C&C will understandably feel aggrieved at being singled out. After all, off-licence owners (delighted that minimum unit pricing will crush cheap supermarket competition) and publican groups (who believe it will bring back custom) have all also backed the measure, while unconvincingly maintaining their support was out of social concern.
But it was C&C assailing our inboxes this week with exhortations designed to signal its virtue. It’s okay, guys. We get it. You want to look good to society, but you also want make more money. There is nothing wrong with that. But it is best to just say it.
FOOTNOTES
Irish businessmen donate to Vatican chapel
Speaking of business people and virtue, I was especially tickled to learn from our religious-affairs correspondent, Patsy McGarry, that some of the biggest names in Irish business have helped to pay for the restoration of a 16th century church in Rome, near the Sistine chapel.
Our correspondent was wandering through the sacristy of the Vatican’s magnificent Pauline chapel, a private space where popes are known pray and home to frescoes by Michelangelo, when, lo, he spotted a plaque on the wall.
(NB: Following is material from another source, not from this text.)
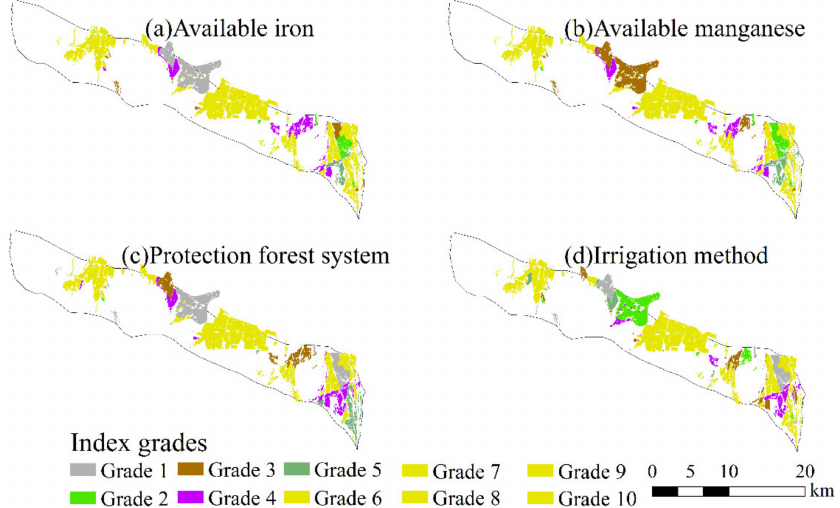
Figure 7. Spatial distribution of the influential factors at the upper part of the diluvial fan. ( a ) Available iron, ( b ) Available manganese, ( c ) Protection forest system, and ( d ) Irrigation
It listed 26 benefactors, including many prominent Irish names who have helped finance a €9 million restoration of the church that began in 2002.
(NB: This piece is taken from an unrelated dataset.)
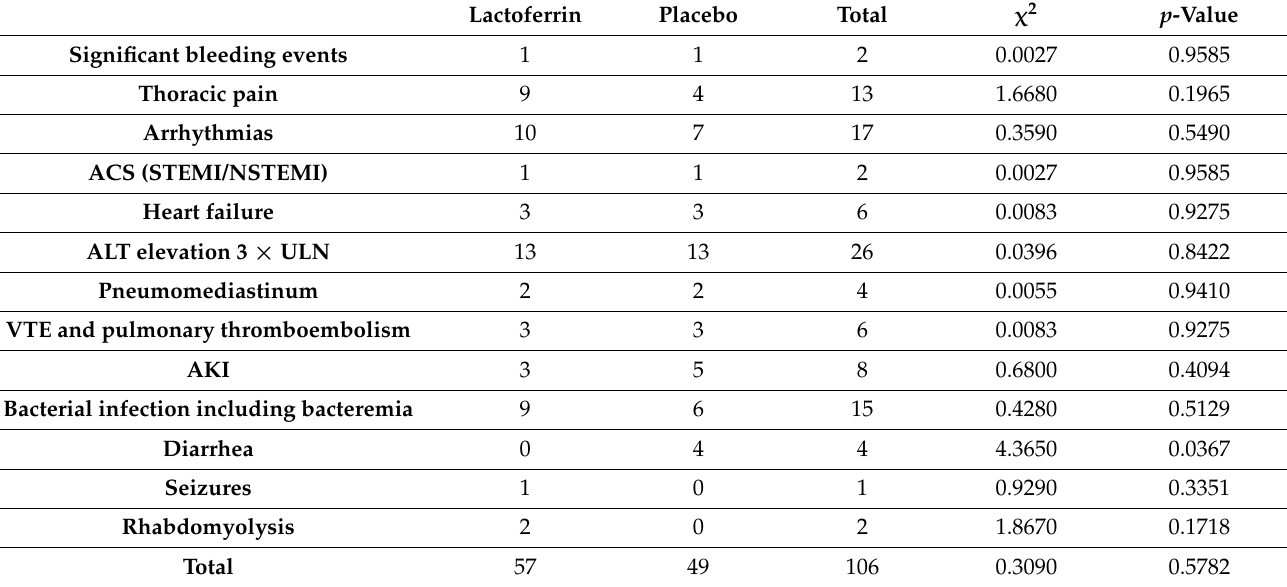
Table 6. Adverse events in the two treatment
The Irish benefactors are: telecoms tycoon Denis O'Brien, property developers Paddy McKillen, Johnny Ronan and Seán Mulryan, and bankers or financiers Seán FitzPatrick, Michael Fingleton and Derek Quinlan.
Bless them.
Asian Gaelic Games set to kick off
And now for an update from our most easterly cumainn.
The annual Asian Gaelic Games take place this weekend in Bangkok, sponsored by fintech and payments group Fexco. The event will attract 65 clubs from all over Asia to play at a variety of levels in nine-a-side, 14 minute matches.
The games kick off tomorrow morning, but tonight (or is that this afternoon our time, given Bangkok is seven hours ahead?) the competition will be preceded by a networking event and dinner hosted by the Asia-Pacific Irish Business Forum.
More than 70 businesses are expected to attend the event, including Kerry Group, CRH and Citibank. Former minister for finance Ruairí Quinn will be among the speakers, alongside Brendan Rogers (no, not the football manager), who is Ireland’s Ambassador to Thailand and Myanmar.
Hopefully the attendees don’t consume too much SangSom, and are still able to make it up for the 8am start of the games on Saturday. Who could miss teams with such endearing names as Saigon Gaels (Vietnam), Suzhou Éire Óg (China), or my personal favourite, Daegu Fianna (South Korea)?